▶ _Your task_
The answer is the first line of the listing and every line after it through the one containing "improve spinal alignment.", exact, with pictures removed.

▶ _Records for this task_
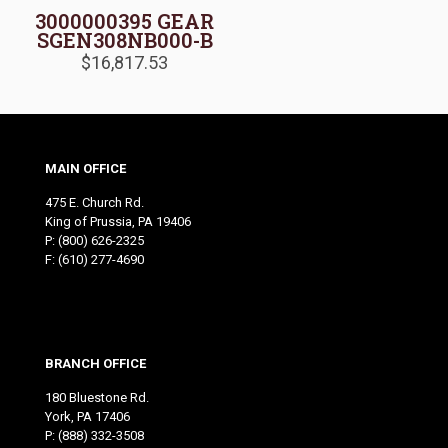
3000000395 GEAR
SGEN308NB000-B
$
16,817.53
MAIN OFFICE
475 E. Church Rd.
King of Prussia, PA 19406
P:
(800) 626-2325
F: (610) 277-4690
BRANCH OFFICE
180 Bluestone Rd.
York, PA 17406
P:
(888) 332-3508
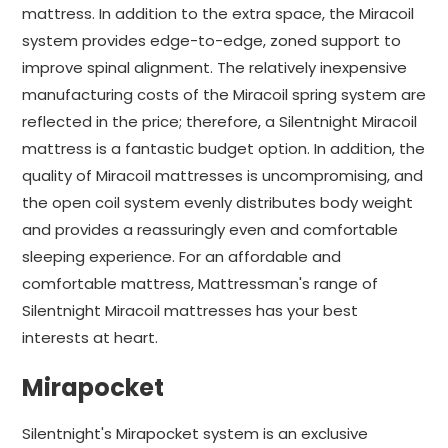
mattress. In addition to the extra space, the Miracoil
system provides edge-to-edge, zoned support to
improve spinal alignment. The relatively inexpensive
manufacturing costs of the Miracoil spring system are
reflected in the price; therefore, a Silentnight Miracoil
mattress is a fantastic budget option. In addition, the
quality of Miracoil mattresses is uncompromising, and
the open coil system evenly distributes body weight
and provides a reassuringly even and comfortable
sleeping experience. For an affordable and
comfortable mattress, Mattressman's range of
Silentnight Miracoil mattresses has your best
interests at heart.
Mirapocket
Silentnight's Mirapocket system is an exclusive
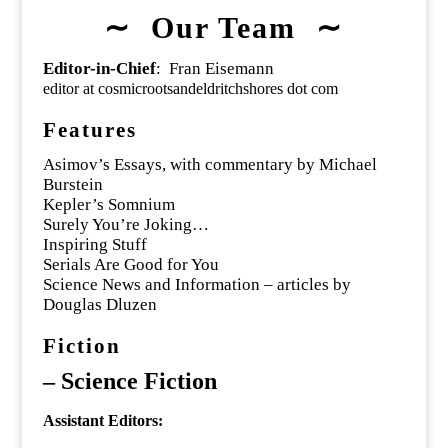
∼ Our Team ∼
Editor-in-Chief
: Fran Eisemann
editor at cosmicrootsandeldritchshores dot com
Features
Asimov’s Essays, with commentary by Michael
Burstein
Kepler’s Somnium
Surely You’re Joking…
Inspiring Stuff
Serials Are Good for You
Science News and Information – articles by
Douglas Dluzen
Fiction
–
Science Fiction
Assistant Editors:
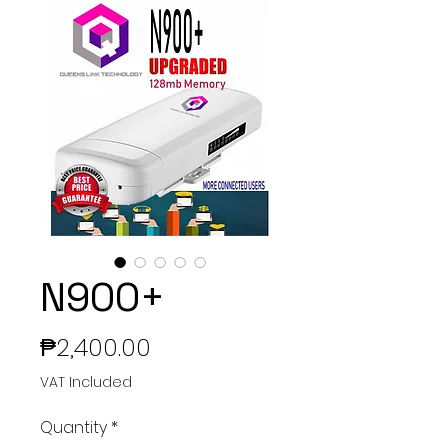
N900+
Price
₱2,400.00
VAT Included
Quantity
*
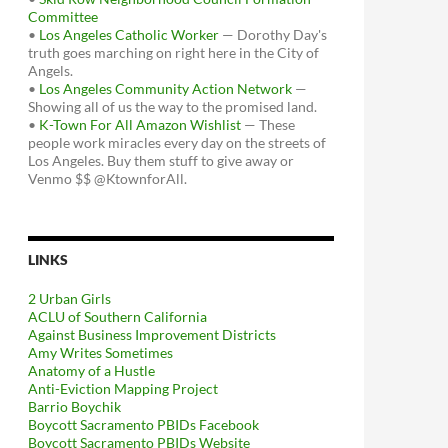
Committee
•
Los Angeles Catholic Worker
— Dorothy Day's
truth goes marching on right here in the City of
Angels.
•
Los Angeles Community Action Network
—
Showing all of us the way to the promised land.
•
K-Town For All Amazon Wishlist
— These
people work miracles every day on the streets of
Los Angeles. Buy them stuff to give away or
Venmo $$ @KtownforAll.
LINKS
2 Urban Girls
ACLU of Southern California
Against Business Improvement Districts
Amy Writes Sometimes
Anatomy of a Hustle
Anti-Eviction Mapping Project
Barrio Boychik
Boycott Sacramento PBIDs Facebook
Boycott Sacramento PBIDs Website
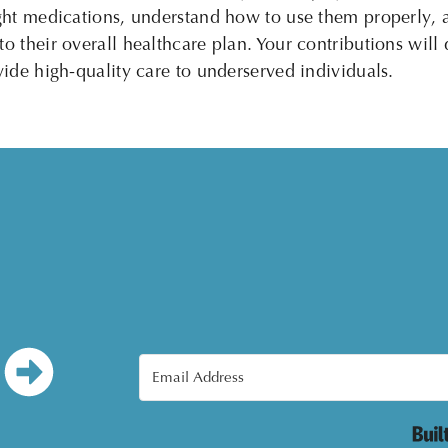
right medications, understand how to use them properly,
o their overall healthcare plan. Your contributions will 
ovide high-quality care to underserved individuals.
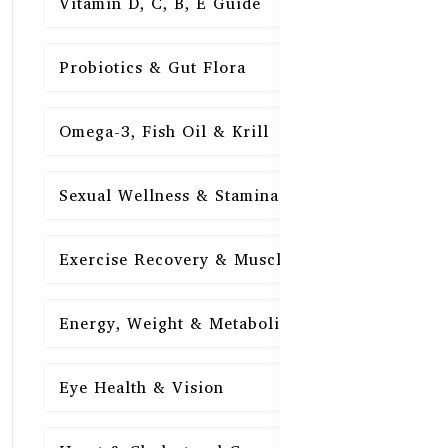
Vitamin D, C, B, E Guide
15
Probiotics & Gut Flora
15
Omega-3, Fish Oil & Krill
15
Sexual Wellness & Stamina
15
Exercise Recovery & Muscle Health
15
Energy, Weight & Metabolism
15
Eye Health & Vision
15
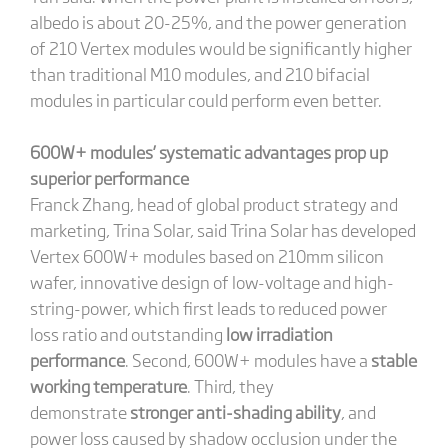
albedo is about 20-25%, and the power generation
of 210 Vertex modules would be significantly higher
than traditional M10 modules, and 210 bifacial
modules in particular could perform even better.
600W+ modules’ systematic advantages prop up
superior performance
Franck Zhang, head of global product strategy and
marketing, Trina Solar, said Trina Solar has developed
Vertex 600W+ modules based on 210mm silicon
wafer, innovative design of low-voltage and high-
string-power, which first leads to reduced power
loss ratio and outstanding
low irradiation
performance
. Second, 600W+ modules have a
stable
working temperature
. Third, they
demonstrate
stronger anti-shading ability
, and
power loss caused by shadow occlusion under the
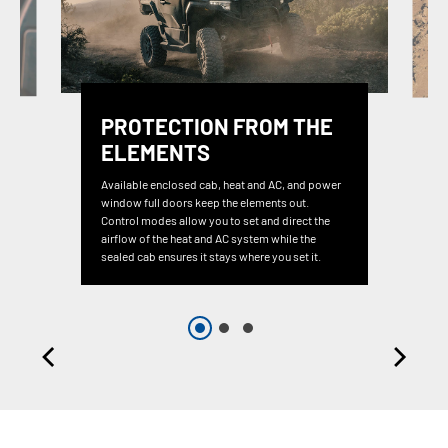
PROTECTION FROM THE
ELEMENTS
Available enclosed cab, heat and AC, and power
window full doors keep the elements out.
Control modes allow you to set and direct the
airflow of the heat and AC system while the
sealed cab ensures it stays where you set it.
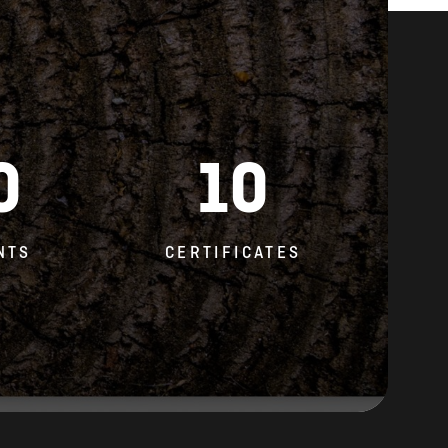
0
10
NTS
CERTIFICATES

▶ _Exercise output_
3000000395 GEAR
SGEN308NB000-B
$
16,817.53
MAIN OFFICE
475 E. Church Rd.
King of Prussia, PA 19406
P:
(800) 626-2325
F: (610) 277-4690
BRANCH OFFICE
180 Bluestone Rd.
York, PA 17406
P:
(888) 332-3508
mattress. In addition to the extra space, the Miracoil
system provides edge-to-edge, zoned support to
improve spinal alignment. The relatively inexpensive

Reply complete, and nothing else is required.